Uitspraak
GERECHTSHOF DEN HAAG
Uitspraak van 20 april 2023
[X] te Den Haag, belanghebbende,
de inspecteur van de Belastingdienst, de Inspecteur,
Procesverloop
Feiten
Oordeel van de Rechtbank
Beroep niet-tijdig beslissen op bezwaar
Gerechtshof Den Haag
In deze zaak heeft het Gerechtshof Den Haag op 20 april 2023 uitspraak gedaan in hoger beroep over de vraag of belanghebbende recht heeft op een dwangsom wegens het niet tijdig beslissen op zijn verzoek om kostenvergoeding in de bezwaarfase. De belanghebbende had bezwaar gemaakt tegen een verzuimboete die was opgelegd wegens het niet doen van aangifte, en had verzocht om een kostenvergoeding. De Inspecteur had de verzuimboete op 20 november 2020 vernietigd, maar niet beslist op het verzoek om kostenvergoeding. Belanghebbende heeft de Inspecteur in gebreke gesteld en verzocht om alsnog te beslissen over de kostenvergoeding, met de waarschuwing dat een dwangsom verschuldigd zou zijn als dit niet binnen twee weken zou gebeuren. De Inspecteur heeft uiteindelijk op 18 februari 2021 een beslissing genomen over de kostenvergoeding, maar stelde dat er geen recht op een dwangsom was omdat het verzoek te laat was ingediend.

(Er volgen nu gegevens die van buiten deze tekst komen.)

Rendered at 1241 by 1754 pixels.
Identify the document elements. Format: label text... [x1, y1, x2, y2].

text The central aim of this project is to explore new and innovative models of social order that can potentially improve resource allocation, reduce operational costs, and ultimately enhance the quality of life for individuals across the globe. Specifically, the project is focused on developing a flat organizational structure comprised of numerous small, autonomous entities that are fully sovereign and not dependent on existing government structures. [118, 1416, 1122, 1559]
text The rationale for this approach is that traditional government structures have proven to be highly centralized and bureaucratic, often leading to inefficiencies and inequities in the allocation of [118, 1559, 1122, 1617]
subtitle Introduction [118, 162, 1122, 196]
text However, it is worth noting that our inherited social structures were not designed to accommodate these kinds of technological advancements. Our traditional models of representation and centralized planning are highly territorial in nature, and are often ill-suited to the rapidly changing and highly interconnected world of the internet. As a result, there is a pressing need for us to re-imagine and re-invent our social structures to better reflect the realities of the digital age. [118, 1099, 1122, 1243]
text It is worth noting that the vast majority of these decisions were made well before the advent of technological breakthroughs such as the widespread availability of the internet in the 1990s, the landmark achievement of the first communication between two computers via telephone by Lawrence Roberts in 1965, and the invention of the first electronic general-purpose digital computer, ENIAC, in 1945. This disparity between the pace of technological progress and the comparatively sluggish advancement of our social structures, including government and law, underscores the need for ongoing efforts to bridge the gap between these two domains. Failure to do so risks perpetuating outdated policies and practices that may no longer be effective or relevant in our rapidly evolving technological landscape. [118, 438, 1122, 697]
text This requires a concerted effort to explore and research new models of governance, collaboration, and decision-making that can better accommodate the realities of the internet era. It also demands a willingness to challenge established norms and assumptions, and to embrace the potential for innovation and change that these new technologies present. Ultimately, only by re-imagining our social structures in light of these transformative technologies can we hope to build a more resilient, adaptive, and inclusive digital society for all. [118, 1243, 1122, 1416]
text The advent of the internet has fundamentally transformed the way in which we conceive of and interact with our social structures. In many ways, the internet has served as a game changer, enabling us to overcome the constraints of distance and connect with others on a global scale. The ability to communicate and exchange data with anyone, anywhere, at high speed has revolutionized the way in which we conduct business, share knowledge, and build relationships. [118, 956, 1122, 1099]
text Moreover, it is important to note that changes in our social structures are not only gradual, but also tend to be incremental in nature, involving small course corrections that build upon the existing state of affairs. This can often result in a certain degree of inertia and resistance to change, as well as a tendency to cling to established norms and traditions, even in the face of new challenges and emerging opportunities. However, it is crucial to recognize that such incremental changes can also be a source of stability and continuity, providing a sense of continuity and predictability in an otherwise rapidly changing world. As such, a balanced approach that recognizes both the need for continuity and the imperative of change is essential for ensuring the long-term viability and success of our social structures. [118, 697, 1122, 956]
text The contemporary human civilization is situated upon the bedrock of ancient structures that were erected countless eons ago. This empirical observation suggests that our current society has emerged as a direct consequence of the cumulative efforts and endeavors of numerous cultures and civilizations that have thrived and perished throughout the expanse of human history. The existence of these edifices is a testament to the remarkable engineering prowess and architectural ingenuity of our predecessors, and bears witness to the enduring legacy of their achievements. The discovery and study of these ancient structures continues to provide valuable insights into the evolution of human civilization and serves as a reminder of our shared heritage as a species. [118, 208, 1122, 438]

De Rechtbank heeft in eerste aanleg geoordeeld dat het beroep van belanghebbende niet-ontvankelijk was voor zover het gericht was tegen het niet-tijdig beslissen op bezwaar, en ongegrond voor het overige. Belanghebbende heeft hiertegen hoger beroep ingesteld. Het Hof heeft de zaak beoordeeld en geconcludeerd dat het verzoek om een kostenvergoeding geen afzonderlijke aanvraag is in de zin van artikel 1:3 van de Algemene wet bestuursrecht (Awb). Het Hof heeft bevestigd dat de Inspecteur op grond van artikel 7:15, lid 3, Awb, bij uitspraak op bezwaar beslist op een verzoek tot vergoeding van kosten, en dat een latere beslissing op een verzoek om kostenvergoeding niet kan worden aangemerkt als een uitspraak op bezwaar. Het Hof heeft het hoger beroep ongegrond verklaard en de uitspraak van de Rechtbank bevestigd.